[Stored records]
========

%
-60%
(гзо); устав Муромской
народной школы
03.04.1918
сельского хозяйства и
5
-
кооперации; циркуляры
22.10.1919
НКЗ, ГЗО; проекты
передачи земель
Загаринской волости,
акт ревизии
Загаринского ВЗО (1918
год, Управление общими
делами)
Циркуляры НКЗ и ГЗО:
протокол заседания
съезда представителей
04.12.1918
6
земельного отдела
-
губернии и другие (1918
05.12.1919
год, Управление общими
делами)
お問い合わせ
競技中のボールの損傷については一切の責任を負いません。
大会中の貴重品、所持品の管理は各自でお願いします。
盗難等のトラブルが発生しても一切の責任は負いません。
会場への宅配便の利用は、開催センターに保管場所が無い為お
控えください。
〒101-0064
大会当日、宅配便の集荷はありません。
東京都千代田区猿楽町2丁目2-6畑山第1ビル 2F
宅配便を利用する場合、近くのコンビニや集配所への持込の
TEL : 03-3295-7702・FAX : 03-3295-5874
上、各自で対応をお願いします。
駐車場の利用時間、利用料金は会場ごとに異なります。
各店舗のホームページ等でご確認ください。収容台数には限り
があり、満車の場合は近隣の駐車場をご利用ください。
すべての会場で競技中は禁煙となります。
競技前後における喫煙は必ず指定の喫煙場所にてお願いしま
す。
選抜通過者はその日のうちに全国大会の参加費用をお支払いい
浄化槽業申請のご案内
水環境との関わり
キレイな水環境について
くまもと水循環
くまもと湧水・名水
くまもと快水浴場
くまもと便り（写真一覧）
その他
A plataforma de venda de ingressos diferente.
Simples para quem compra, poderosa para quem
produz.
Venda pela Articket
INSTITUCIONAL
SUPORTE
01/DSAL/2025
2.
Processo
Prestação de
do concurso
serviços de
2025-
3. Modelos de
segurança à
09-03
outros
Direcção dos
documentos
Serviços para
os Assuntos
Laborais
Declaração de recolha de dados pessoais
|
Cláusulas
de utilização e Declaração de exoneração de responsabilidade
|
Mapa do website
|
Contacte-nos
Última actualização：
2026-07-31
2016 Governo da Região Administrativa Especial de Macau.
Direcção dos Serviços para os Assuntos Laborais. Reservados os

========

- **Work to complete**:
Every line from the data above that contains "Assuntos" must appear in the answer.

- **Exercise output**:
os Assuntos
Direcção dos Serviços para os Assuntos Laborais. Reservados os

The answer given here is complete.